*TASK DIRECTIONS:*
Exactly as they appear below, repeat the lines from the one with "## Tech Stack" through the one with "## Repo Activity", and no others.

*DATA TO USE:*
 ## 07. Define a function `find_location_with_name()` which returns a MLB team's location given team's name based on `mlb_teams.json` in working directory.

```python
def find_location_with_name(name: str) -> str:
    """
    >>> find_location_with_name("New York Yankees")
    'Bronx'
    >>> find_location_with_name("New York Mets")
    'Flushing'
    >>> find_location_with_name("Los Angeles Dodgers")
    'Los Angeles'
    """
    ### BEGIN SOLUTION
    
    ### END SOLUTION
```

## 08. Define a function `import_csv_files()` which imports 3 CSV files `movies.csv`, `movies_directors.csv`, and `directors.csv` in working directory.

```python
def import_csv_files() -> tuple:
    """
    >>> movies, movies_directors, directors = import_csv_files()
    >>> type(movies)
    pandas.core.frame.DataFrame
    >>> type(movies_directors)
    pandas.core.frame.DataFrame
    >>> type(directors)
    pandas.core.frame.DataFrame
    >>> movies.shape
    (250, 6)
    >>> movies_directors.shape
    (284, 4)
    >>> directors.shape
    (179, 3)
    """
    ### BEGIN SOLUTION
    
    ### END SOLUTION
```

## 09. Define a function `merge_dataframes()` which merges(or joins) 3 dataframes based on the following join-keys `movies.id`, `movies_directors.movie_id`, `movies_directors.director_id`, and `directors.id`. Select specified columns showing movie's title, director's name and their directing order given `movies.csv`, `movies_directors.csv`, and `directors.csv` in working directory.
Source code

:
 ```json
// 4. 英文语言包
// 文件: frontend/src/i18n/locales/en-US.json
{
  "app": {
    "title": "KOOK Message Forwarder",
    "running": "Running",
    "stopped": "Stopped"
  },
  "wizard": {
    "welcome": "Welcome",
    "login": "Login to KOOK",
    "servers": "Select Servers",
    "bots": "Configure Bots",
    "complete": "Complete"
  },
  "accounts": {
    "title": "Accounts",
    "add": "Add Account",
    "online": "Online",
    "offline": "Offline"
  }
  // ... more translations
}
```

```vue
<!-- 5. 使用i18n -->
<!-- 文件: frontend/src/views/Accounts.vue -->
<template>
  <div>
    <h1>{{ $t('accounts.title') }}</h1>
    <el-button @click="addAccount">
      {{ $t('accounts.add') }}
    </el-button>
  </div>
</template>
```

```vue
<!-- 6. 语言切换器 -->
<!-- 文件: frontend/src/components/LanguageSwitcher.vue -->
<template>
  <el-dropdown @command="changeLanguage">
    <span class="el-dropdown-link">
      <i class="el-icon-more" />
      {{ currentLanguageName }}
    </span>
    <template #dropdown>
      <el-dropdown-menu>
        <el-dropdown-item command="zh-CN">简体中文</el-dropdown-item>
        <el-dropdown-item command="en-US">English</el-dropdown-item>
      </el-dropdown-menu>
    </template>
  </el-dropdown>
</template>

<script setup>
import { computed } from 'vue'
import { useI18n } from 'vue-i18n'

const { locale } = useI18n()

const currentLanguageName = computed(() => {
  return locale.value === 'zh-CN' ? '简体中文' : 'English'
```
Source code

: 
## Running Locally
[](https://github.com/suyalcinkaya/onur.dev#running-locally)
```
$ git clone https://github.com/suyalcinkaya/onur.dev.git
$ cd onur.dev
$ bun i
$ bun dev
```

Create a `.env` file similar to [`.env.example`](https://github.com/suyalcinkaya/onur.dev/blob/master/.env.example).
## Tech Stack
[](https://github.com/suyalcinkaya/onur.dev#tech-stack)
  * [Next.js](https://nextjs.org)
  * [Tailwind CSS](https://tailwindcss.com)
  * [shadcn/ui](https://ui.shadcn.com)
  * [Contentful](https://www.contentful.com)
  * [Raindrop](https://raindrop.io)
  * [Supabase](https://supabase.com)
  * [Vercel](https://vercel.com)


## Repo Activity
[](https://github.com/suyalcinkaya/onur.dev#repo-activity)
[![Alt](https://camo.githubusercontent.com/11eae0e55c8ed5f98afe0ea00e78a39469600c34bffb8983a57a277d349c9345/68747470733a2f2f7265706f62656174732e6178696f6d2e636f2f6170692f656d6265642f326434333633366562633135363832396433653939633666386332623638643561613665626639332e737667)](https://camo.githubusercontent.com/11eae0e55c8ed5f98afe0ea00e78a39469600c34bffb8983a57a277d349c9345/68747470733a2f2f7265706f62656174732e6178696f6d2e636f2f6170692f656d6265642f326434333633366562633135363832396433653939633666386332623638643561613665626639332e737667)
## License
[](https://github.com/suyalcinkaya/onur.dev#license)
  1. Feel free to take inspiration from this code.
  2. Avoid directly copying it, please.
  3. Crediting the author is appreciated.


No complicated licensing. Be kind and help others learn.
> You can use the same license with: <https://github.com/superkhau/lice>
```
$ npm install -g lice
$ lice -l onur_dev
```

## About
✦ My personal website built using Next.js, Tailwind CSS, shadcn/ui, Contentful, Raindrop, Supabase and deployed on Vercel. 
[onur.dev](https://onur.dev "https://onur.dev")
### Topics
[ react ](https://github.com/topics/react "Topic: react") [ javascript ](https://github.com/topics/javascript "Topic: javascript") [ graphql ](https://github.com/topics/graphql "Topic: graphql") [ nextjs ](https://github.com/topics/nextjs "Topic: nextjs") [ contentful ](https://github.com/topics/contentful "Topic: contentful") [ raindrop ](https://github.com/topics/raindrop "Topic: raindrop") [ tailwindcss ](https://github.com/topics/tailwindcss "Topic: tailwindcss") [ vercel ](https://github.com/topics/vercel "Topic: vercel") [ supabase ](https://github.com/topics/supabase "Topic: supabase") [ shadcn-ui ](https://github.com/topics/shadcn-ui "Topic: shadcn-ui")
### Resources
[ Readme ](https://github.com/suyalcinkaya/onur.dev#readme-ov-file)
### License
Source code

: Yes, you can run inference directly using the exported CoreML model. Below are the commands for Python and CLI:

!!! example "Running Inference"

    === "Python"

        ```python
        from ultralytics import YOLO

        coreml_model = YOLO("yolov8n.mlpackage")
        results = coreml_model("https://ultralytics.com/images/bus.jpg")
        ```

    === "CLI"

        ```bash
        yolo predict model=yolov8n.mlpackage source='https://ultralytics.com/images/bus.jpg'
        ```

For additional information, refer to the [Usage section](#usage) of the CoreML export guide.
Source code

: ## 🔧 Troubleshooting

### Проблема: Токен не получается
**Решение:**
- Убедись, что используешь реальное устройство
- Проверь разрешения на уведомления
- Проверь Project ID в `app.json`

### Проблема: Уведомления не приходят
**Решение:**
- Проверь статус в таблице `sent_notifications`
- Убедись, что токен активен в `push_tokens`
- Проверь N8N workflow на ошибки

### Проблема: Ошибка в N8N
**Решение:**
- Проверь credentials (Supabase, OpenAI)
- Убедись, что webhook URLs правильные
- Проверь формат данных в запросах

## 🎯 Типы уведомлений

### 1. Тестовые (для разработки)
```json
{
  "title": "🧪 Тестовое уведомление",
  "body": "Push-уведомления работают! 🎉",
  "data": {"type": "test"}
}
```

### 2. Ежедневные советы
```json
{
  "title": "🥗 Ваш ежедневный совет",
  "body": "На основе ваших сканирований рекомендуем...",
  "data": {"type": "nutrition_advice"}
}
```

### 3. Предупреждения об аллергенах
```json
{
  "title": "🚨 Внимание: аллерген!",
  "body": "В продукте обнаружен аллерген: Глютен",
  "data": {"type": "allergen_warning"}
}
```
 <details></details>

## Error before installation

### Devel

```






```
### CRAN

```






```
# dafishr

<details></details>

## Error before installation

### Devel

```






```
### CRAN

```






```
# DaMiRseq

*PROBLEM SOLUTION:*
## Tech Stack
[](https://github.com/suyalcinkaya/onur.dev#tech-stack)
  * [Next.js](https://nextjs.org)
  * [Tailwind CSS](https://tailwindcss.com)
  * [shadcn/ui](https://ui.shadcn.com)
  * [Contentful](https://www.contentful.com)
  * [Raindrop](https://raindrop.io)
  * [Supabase](https://supabase.com)
  * [Vercel](https://vercel.com)


## Repo Activity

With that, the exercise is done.